Tutto tranne che il liscio (3-5)
L’università c’erano dei tubi, grossi, arancioni, che portavano l’aria. C’era un prato, in mezzo. Che non si poteva pestare. Per via che il custode ci teneva moltissimo. Lo tagliava anche due volte la settimana. Dava fastidio, un po’, quando facevamo lezione, però avevamo un prato, bellissimo. Ci sedevamo poi sul cemento.
Era appena al di là della colonne d’ercole, ai confini col centro, ma era diventato quasi subito un posto famigliare: mi trovavo bene. Mi trovavo talmente bene che aveva smesso perfino di andare al Bar Riviera. Non lo so perché.
Ero all’università, in viale San Michele, lì vicino al centro, in un posto che avrebbe dovuto mettermi in imbarazzo, e non ero per niente in imbarazzo. Proprio stavo benissimo. Come essere al bar Riviera. Si poteva fare quello che si voleva, si poteva leggere quel che si voleva, ci si poteva andare quando si voleva, io c’ero sempre, dal mattino alla sera.
Mi è successo poi tre o quattro volte, dopo che mi son laureato, di partire da casa con la mia macchina soprappensiero e di trovarmi davanti all’università, in viale San Michele, e invece dovevo andare da tutt’altra parte.
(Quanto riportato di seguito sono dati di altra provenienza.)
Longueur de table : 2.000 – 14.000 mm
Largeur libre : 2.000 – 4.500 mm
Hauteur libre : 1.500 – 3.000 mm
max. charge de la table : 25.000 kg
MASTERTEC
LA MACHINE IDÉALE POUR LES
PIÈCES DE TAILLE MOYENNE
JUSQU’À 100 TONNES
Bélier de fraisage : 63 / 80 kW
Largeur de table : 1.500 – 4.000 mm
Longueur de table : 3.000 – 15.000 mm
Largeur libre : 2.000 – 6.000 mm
Per me, dopo ognuno ha i suoi gusti, per me, era bellissimo, era pieno di gente, ognuno fatto a modo suo, però analizzabili, se così si può dire, anche per gruppi, secondo diversi parametri. Gli studenti di russo, per esempio, un po’ si vedeva, che studiavano russo, da com’eran vestiti: erano i più scalcinati.